-------- Given entries

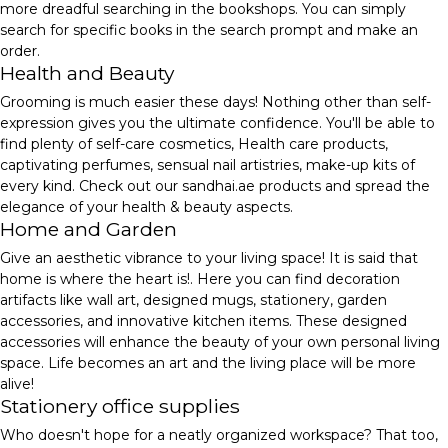
more dreadful searching in the bookshops. You can simply
search for specific books in the search prompt and make an
order.
Health and Beauty
Grooming is much easier these days! Nothing other than self-
expression gives you the ultimate confidence. You'll be able to
find plenty of self-care cosmetics, Health care products,
captivating perfumes, sensual nail artistries, make-up kits of
every kind. Check out our sandhai.ae products and spread the
elegance of your health & beauty aspects.
Home and Garden
Give an aesthetic vibrance to your living space! It is said that
home is where the heart is!. Here you can find decoration
artifacts like wall art, designed mugs, stationery, garden
accessories, and innovative kitchen items. These designed
accessories will enhance the beauty of your own personal living
space. Life becomes an art and the living place will be more
alive!
Stationery office supplies
Who doesn't hope for a neatly organized workspace? That too,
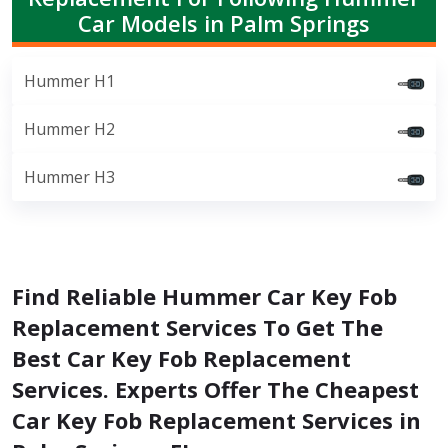
Car Models in Palm Springs
Hummer H1
Hummer H2
Hummer H3
Find Reliable Hummer Car Key Fob
Replacement Services To Get The
Best Car Key Fob Replacement
Services. Experts Offer The Cheapest
Car Key Fob Replacement Services in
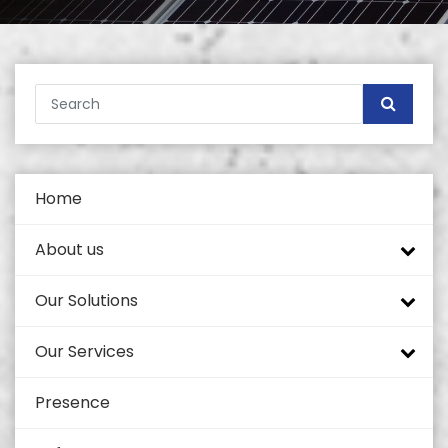
Home
About us
Our Solutions
Company profile
Our Services
Tech Mahindra
Tower Portfolio
Presence
Self Supported Towers
Quality and Standards
Coverage Enhancement Solutions
Civil Works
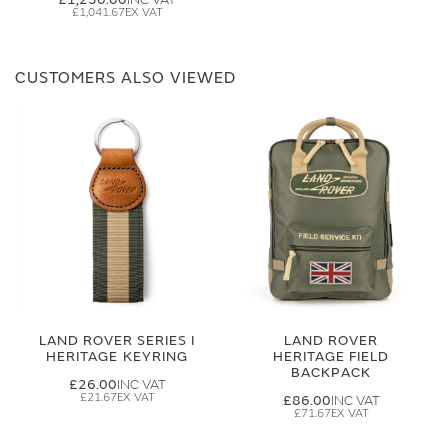
£1,041.67
CUSTOMERS ALSO VIEWED
LAND ROVER SERIES I
LAND ROVER
HERITAGE KEYRING
HERITAGE FIELD
BACKPACK
£26.00
£21.67
£86.00
£71.67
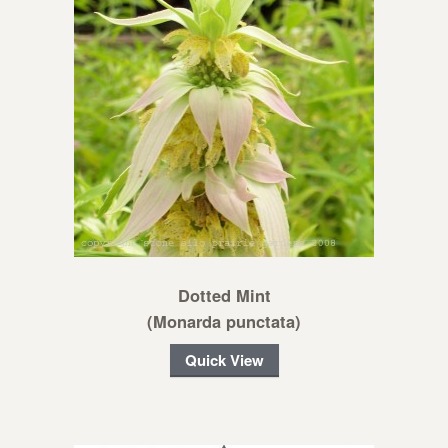
Dotted Mint
(Monarda punctata)
Quick View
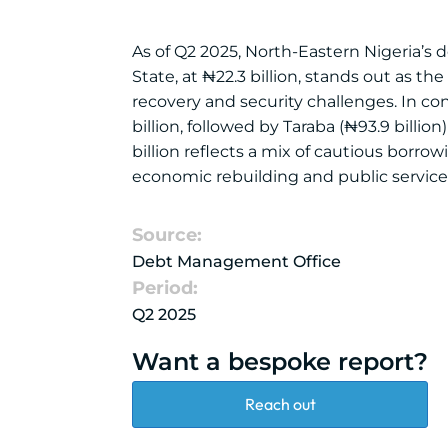
As of Q2 2025, North-Eastern Nigeria’s d
State, at ₦22.3 billion, stands out as t
recovery and security challenges. In co
billion, followed by Taraba (₦93.9 billio
billion reflects a mix of cautious borr
economic rebuilding and public service d
Source:
Debt Management Office
Period:
Q2 2025
Want a bespoke report?
Reach out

----------------

Exercise goal >>
Repeat the data word for word. Images are not part of the copy.

Your response >>
more dreadful searching in the bookshops. You can simply
search for specific books in the search prompt and make an
order.
Health and Beauty
Grooming is much easier these days! Nothing other than self-
expression gives you the ultimate confidence. You'll be able to
find plenty of self-care cosmetics, Health care products,
captivating perfumes, sensual nail artistries, make-up kits of
every kind. Check out our sandhai.ae products and spread the
elegance of your health & beauty aspects.
Home and Garden
Give an aesthetic vibrance to your living space! It is said that
home is where the heart is!. Here you can find decoration
artifacts like wall art, designed mugs, stationery, garden
accessories, and innovative kitchen items. These designed
accessories will enhance the beauty of your own personal living
space. Life becomes an art and the living place will be more
alive!
Stationery office supplies
Who doesn't hope for a neatly organized workspace? That too,
Car Models in Palm Springs
Hummer H1
Hummer H2
Hummer H3
Find Reliable Hummer Car Key Fob
Replacement Services To Get The
Best Car Key Fob Replacement
Services. Experts Offer The Cheapest
Car Key Fob Replacement Services in
Home
About us
Our Solutions
Company profile
Our Services
Tech Mahindra
Tower Portfolio
Presence
Self Supported Towers
Quality and Standards
Coverage Enhancement Solutions
Civil Works
£1,041.67
CUSTOMERS ALSO VIEWED
LAND ROVER SERIES I
LAND ROVER
HERITAGE KEYRING
HERITAGE FIELD
BACKPACK
£26.00
£21.67
£86.00
£71.67
Dotted Mint
(Monarda punctata)
Quick View
As of Q2 2025, North-Eastern Nigeria’s d
State, at ₦22.3 billion, stands out as t
recovery and security challenges. In co
billion, followed by Taraba (₦93.9 billio
billion reflects a mix of cautious borr
economic rebuilding and public service d
Source:
Debt Management Office
Period:
Q2 2025
Want a bespoke report?
Reach out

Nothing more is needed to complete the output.